Utilizing Creative Partnerships and Capital Stacks to Advance Critical Housing Development

As housing costs rise and labor markets tighten across the country, universities, healthcare systems, municipalities, and major employers are increasingly looking to housing as a shared challenge and opportunity. In this environment, the line between “workforce” and “market-rate” housing is often blurred. This panel will explore whether workforce housing is truly a distinct product type or simply market-rate housing delivered through more complex partnerships and capital structures.

We’ll examine how proximity to campuses, hospitals, research districts, and transit corridors shapes both affordability and feasibility, and how projects increasingly rely on collaboration between universities, local governments, employers, and private developers. Panelists will discuss how layered capital stacks—combining institutional participation, public incentives, mission-driven capital, and conventional financing—are used to bridge the gap between achievable rents and rising development costs.

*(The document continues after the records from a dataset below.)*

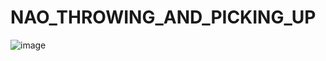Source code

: # NAO_THROWING_AND_PICKING_UP

![image](https://github.com/user-attachments/assets/6fb66904-c973-4e02-b37a-a3b642910db3)

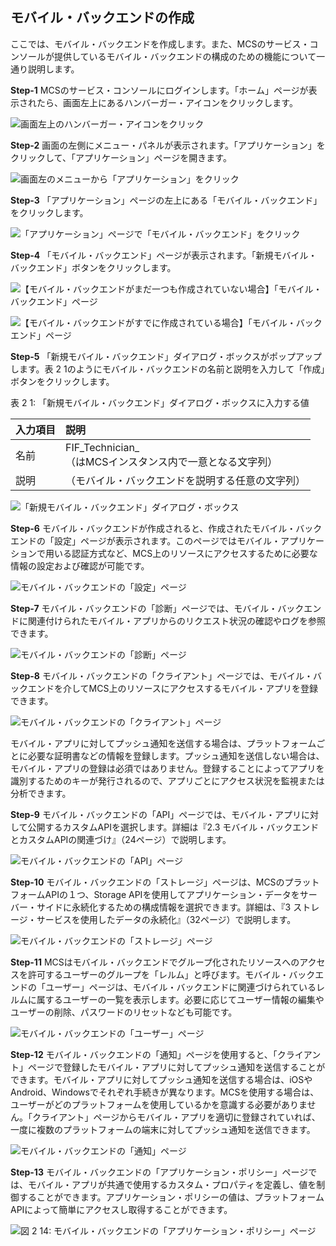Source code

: ## モバイル・バックエンドの作成

ここでは、モバイル・バックエンドを作成します。また、MCSのサービス・コンソールが提供しているモバイル・バックエンドの構成のための機能について一通り説明します。

**Step-1** MCSのサービス・コンソールにログインします。「ホーム」ページが表示されたら、画面左上にあるハンバーガー・アイコンをクリックします。

![画面左上のハンバーガー・アイコンをクリック](images/2.1.png)

**Step-2** 画面の左側にメニュー・パネルが表示されます。「アプリケーション」をクリックして、「アプリケーション」ページを開きます。

![画面左のメニューから「アプリケーション」をクリック](images/2.2.png)

**Step-3** 「アプリケーション」ページの左上にある「モバイル・バックエンド」をクリックします。

![「アプリケーション」ページで「モバイル・バックエンド」をクリック](images/2.3.png)

**Step-4** 「モバイル・バックエンド」ページが表示されます。「新規モバイル・バックエンド」ボタンをクリックします。

![【モバイル・バックエンドがまだ一つも作成されていない場合】「モバイル・バックエンド」ページ](images/2.4.png)

![【モバイル・バックエンドがすでに作成されている場合】「モバイル・バックエンド」ページ](images/2.5.png)

**Step-5** 「新規モバイル・バックエンド」ダイアログ・ボックスがポップアップします。表 2 1のようにモバイル・バックエンドの名前と説明を入力して「作成」ボタンをクリックします。

表 2 1: 「新規モバイル・バックエンド」ダイアログ・ボックスに入力する値

| 入力項目 | 説明                                                         |
| :------- | :----------------------------------------------------------- |
| 名前     | FIF_Technician_<xx><br />（<xx>はMCSインスタンス内で一意となる文字列） |
| 説明     | （モバイル・バックエンドを説明する任意の文字列）             |



![「新規モバイル・バックエンド」ダイアログ・ボックス](images/2.6.png)

**Step-6** モバイル・バックエンドが作成されると、作成されたモバイル・バックエンドの「設定」ページが表示されます。このページではモバイル・アプリケーションで用いる認証方式など、MCS上のリソースにアクセスするために必要な情報の設定および確認が可能です。

![モバイル・バックエンドの「設定」ページ](images/2.7.png)

**Step-7** モバイル・バックエンドの「診断」ページでは、モバイル・バックエンドに関連付けられたモバイル・アプリからのリクエスト状況の確認やログを参照できます。

![モバイル・バックエンドの「診断」ページ](images/2.8.png)

**Step-8** モバイル・バックエンドの「クライアント」ページでは、モバイル・バックエンドを介してMCS上のリソースにアクセスするモバイル・アプリを登録できます。

![モバイル・バックエンドの「クライアント」ページ](images/2.9.png)

モバイル・アプリに対してプッシュ通知を送信する場合は、プラットフォームごとに必要な証明書などの情報を登録します。プッシュ通知を送信しない場合は、モバイル・アプリの登録は必須ではありません。登録することによってアプリを識別するためのキーが発行されるので、アプリごとにアクセス状況を監視または分析できます。

**Step-9** モバイル・バックエンドの「API」ページでは、モバイル・アプリに対して公開するカスタムAPIを選択します。詳細は『2.3 モバイル・バックエンドとカスタムAPIの関連づけ』（24ページ）で説明します。

![モバイル・バックエンドの「API」ページ](images/2.10.png)

**Step-10** モバイル・バックエンドの「ストレージ」ページは、MCSのプラットフォームAPIの１つ、Storage APIを使用してアプリケーション・データをサーバー・サイドに永続化するための構成情報を選択できます。詳細は、『3 ストレージ・サービスを使用したデータの永続化』（32ページ）で説明します。

![モバイル・バックエンドの「ストレージ」ページ](images/2.11.png)

**Step-11** MCSはモバイル・バックエンドでグループ化されたリソースへのアクセスを許可するユーザーのグループを「レルム」と呼びます。モバイル・バックエンドの「ユーザー」ページは、モバイル・バックエンドに関連づけられているレルムに属するユーザーの一覧を表示します。必要に応じてユーザー情報の編集やユーザーの削除、パスワードのリセットなども可能です。

![モバイル・バックエンドの「ユーザー」ページ](images/2.12.png)

**Step-12** モバイル・バックエンドの「通知」ページを使用すると、「クライアント」ページで登録したモバイル・アプリに対してプッシュ通知を送信することができます。モバイル・アプリに対してプッシュ通知を送信する場合は、iOSやAndroid、Windowsでそれぞれ手続きが異なります。MCSを使用する場合は、ユーザーがどのプラットフォームを使用しているかを意識する必要がありません。「クライアント」ページからモバイル・アプリを適切に登録されていれば、一度に複数のプラットフォームの端末に対してプッシュ通知を送信できます。

![モバイル・バックエンドの「通知」ページ](images/2.13.png)

**Step-13** モバイル・バックエンドの「アプリケーション・ポリシー」ページでは、モバイル・アプリが共通で使用するカスタム・プロパティを定義し、値を制御することができます。アプリケーション・ポリシーの値は、プラットフォームAPIによって簡単にアクセスし取得することができます。

![図 2 14: モバイル・バックエンドの「アプリケーション・ポリシー」ページ](images/2.14.png)







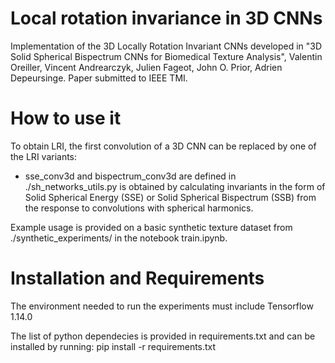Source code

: # Local rotation invariance in 3D CNNs
Implementation of the 3D Locally Rotation Invariant CNNs developed in "3D Solid Spherical Bispectrum CNNs for Biomedical Texture Analysis", Valentin Oreiller, Vincent Andrearczyk, Julien Fageot, John O. Prior, Adrien Depeursinge. Paper submitted to IEEE TMI.

# How to use it
To obtain LRI, the first convolution of a 3D CNN can be replaced by one of the LRI variants: 
- sse_conv3d and bispectrum_conv3d are defined in ./sh_networks_utils.py is obtained by calculating invariants in the form of Solid Spherical Energy (SSE) or Solid Spherical Bispectrum (SSB) from the response to convolutions with spherical harmonics.

Example usage is provided on a basic synthetic texture dataset from ./synthetic_experiments/ in the notebook train.ipynb.


# Installation and Requirements
The environment needed to run the experiments must include Tensorflow 1.14.0

The list of python dependecies is provided in requirements.txt and can be installed by running:
pip install -r requirements.txt
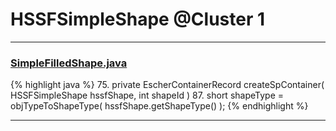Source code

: # HSSFSimpleShape @Cluster 1

***

### [SimpleFilledShape.java](https://searchcode.com/codesearch/view/15642355/)
{% highlight java %}
75. private EscherContainerRecord createSpContainer( HSSFSimpleShape hssfShape, int shapeId )
87.     short shapeType = objTypeToShapeType( hssfShape.getShapeType() );
{% endhighlight %}

***

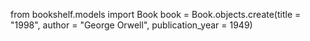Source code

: from bookshelf.models import Book
book = Book.objects.create(title = "1998", author = "George Orwell", publication_year = 1949)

Just as importantly, the conversation will explore how projects evolve as partnerships take shape. A development may begin as workforce housing tied to a non-profit or municipality, then transition toward mixed-income or market-rate as financing sources and institutional priorities evolve. Conversely, market-rate projects may incorporate workforce components to secure public support, institutional land, or employer participation. By unpacking how real projects adapt to political realities, capital markets, and stakeholder priorities, this session will focus less on rigid product definitions and more on how multi-party partnerships can deliver housing that is both financially viable and responsive to the needs of local communities and institutions.